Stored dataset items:
---*---
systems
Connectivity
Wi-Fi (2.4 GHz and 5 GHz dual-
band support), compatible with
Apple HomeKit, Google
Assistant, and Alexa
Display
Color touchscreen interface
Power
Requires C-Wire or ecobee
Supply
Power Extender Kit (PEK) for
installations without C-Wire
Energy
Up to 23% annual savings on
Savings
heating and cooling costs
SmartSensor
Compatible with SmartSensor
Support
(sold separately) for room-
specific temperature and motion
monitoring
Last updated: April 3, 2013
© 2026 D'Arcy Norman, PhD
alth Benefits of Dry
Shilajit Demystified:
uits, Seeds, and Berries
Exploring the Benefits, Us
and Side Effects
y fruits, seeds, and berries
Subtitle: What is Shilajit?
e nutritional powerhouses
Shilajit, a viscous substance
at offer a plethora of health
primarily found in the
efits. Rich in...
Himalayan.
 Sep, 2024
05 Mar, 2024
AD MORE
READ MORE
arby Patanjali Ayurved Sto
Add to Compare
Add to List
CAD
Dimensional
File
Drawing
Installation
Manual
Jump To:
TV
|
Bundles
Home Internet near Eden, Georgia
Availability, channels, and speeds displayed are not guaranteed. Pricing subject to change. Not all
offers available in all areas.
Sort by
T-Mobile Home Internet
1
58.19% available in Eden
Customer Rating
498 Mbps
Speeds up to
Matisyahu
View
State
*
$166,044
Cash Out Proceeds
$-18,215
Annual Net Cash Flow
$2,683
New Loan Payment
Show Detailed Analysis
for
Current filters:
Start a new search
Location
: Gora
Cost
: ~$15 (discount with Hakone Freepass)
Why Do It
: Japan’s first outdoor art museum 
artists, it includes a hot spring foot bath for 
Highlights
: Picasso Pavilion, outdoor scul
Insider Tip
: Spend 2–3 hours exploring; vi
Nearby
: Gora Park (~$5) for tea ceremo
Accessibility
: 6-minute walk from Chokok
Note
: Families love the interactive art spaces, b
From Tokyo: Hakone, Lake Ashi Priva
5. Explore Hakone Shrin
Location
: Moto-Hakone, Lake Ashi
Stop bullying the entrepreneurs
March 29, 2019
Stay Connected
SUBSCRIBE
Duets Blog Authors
---*---
Prompt
Nothing but a number should be given: the count of lines above in which the word "Wire" occurs.

Output
2